YOUR OBJECTIVE: Look in the material below for the line holding "Configured inbound transports". Set it down exactly, with each later line up to and including the line holding "A file-like object".

========================

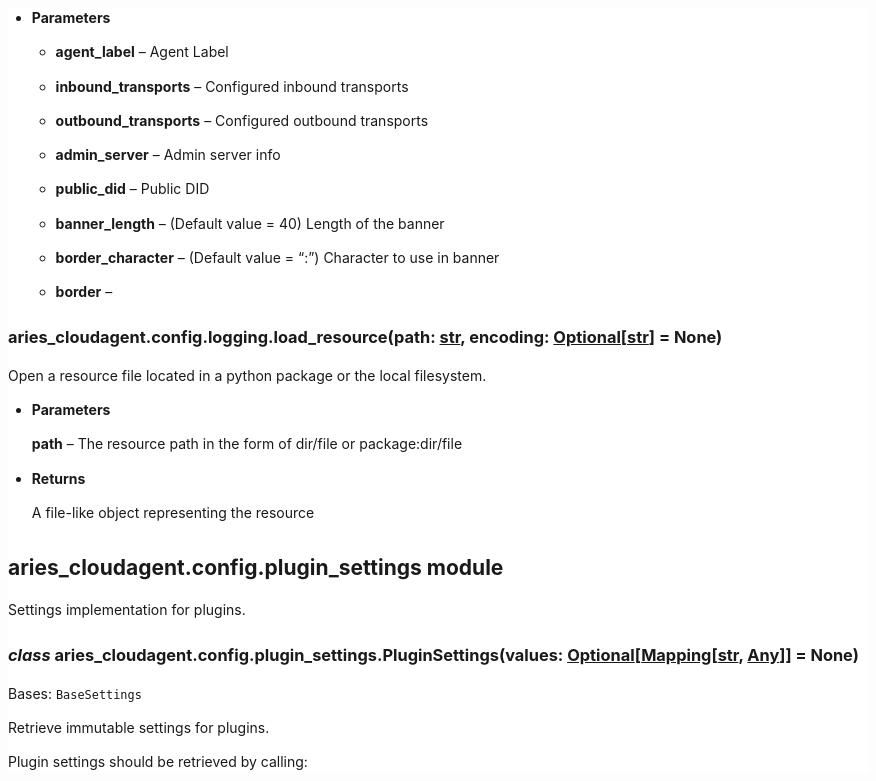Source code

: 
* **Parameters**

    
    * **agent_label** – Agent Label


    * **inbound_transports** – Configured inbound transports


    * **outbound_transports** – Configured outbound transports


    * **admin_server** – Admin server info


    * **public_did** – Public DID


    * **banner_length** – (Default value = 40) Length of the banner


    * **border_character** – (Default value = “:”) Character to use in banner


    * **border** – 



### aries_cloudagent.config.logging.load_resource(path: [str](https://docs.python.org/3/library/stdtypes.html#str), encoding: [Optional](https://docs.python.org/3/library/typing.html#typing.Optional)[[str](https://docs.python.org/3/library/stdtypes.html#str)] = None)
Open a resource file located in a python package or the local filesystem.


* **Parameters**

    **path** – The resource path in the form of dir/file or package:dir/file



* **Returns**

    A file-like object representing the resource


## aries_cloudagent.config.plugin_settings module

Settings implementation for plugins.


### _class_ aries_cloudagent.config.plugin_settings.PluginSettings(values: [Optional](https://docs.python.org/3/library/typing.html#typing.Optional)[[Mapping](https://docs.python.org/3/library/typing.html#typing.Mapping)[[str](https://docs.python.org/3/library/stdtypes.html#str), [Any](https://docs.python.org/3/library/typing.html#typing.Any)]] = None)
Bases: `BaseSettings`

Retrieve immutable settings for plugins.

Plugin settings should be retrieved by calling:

========================

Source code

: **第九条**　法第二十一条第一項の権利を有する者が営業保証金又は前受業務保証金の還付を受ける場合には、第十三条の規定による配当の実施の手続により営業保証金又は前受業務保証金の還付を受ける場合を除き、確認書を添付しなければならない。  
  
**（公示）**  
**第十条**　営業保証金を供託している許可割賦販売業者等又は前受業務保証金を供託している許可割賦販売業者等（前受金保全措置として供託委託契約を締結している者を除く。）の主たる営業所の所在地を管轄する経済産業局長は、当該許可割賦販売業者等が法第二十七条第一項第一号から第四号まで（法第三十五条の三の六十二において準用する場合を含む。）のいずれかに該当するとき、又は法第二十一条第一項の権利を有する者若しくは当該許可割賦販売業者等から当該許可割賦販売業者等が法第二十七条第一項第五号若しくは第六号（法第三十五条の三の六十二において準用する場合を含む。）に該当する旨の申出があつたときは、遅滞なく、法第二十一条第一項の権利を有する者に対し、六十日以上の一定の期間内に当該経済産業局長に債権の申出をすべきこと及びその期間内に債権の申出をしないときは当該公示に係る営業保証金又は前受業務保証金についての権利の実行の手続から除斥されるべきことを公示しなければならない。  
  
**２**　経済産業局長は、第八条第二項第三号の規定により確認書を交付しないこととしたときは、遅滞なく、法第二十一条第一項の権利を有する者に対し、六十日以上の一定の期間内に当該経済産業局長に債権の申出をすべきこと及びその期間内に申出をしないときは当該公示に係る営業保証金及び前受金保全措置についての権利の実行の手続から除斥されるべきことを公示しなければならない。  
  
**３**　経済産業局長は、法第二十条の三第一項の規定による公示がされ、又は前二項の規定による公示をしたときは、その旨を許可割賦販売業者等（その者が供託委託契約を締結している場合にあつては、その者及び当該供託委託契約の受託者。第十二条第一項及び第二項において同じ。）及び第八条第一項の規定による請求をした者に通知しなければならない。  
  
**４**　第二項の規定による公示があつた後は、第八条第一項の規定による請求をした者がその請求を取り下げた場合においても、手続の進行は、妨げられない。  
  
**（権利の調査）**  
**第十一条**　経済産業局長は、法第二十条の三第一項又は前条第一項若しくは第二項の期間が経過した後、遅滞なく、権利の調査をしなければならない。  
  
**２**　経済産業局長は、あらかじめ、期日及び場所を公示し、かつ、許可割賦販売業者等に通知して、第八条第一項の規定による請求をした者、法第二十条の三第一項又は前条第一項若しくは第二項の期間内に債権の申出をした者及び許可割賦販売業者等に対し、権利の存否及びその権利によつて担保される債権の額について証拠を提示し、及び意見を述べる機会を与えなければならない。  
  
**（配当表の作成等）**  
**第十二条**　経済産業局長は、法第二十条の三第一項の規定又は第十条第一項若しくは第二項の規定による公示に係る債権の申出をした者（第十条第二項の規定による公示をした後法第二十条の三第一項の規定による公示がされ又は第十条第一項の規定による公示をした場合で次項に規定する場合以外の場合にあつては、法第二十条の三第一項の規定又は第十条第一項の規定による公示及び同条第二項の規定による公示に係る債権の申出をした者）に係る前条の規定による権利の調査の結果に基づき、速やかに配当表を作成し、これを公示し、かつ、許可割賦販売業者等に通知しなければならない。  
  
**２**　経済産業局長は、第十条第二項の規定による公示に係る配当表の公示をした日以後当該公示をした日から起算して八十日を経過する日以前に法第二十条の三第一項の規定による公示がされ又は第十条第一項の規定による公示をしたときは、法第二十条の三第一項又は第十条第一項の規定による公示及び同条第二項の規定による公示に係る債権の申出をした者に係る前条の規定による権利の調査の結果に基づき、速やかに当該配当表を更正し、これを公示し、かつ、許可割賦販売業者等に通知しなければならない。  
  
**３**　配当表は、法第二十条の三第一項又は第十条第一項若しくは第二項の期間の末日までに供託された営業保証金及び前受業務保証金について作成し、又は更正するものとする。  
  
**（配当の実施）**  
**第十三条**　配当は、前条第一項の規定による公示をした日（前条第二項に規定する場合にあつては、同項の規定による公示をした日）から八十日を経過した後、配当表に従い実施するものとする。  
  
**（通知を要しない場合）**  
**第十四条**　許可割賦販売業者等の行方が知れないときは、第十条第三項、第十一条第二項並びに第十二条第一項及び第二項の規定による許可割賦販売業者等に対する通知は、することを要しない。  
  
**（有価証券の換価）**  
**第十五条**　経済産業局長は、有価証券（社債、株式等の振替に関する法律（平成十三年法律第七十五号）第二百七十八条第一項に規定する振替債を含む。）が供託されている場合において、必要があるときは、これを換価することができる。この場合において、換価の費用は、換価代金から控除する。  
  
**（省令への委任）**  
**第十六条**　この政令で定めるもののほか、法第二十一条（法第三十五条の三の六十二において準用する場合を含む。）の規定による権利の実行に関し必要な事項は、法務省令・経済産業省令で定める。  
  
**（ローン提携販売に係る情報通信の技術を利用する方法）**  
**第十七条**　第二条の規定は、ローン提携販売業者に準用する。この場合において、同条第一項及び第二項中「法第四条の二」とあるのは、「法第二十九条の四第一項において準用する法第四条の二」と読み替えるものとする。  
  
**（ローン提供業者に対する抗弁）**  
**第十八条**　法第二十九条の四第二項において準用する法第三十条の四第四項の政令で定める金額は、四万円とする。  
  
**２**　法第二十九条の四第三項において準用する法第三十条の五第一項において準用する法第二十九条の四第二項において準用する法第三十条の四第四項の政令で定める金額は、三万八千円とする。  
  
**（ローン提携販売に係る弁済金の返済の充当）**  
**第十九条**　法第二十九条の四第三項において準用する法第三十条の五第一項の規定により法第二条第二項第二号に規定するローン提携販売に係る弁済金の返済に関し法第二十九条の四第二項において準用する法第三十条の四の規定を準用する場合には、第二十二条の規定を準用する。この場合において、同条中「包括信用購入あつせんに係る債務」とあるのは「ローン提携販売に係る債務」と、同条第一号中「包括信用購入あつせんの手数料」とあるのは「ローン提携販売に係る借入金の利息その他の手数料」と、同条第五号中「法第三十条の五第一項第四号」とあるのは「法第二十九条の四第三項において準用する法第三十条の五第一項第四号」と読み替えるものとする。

========================

EXERCISE RESULT:
    * **inbound_transports** – Configured inbound transports


    * **outbound_transports** – Configured outbound transports


    * **admin_server** – Admin server info


    * **public_did** – Public DID


    * **banner_length** – (Default value = 40) Length of the banner


    * **border_character** – (Default value = “:”) Character to use in banner


    * **border** – 



### aries_cloudagent.config.logging.load_resource(path: [str](https://docs.python.org/3/library/stdtypes.html#str), encoding: [Optional](https://docs.python.org/3/library/typing.html#typing.Optional)[[str](https://docs.python.org/3/library/stdtypes.html#str)] = None)
Open a resource file located in a python package or the local filesystem.


* **Parameters**

    **path** – The resource path in the form of dir/file or package:dir/file



* **Returns**

    A file-like object representing the resource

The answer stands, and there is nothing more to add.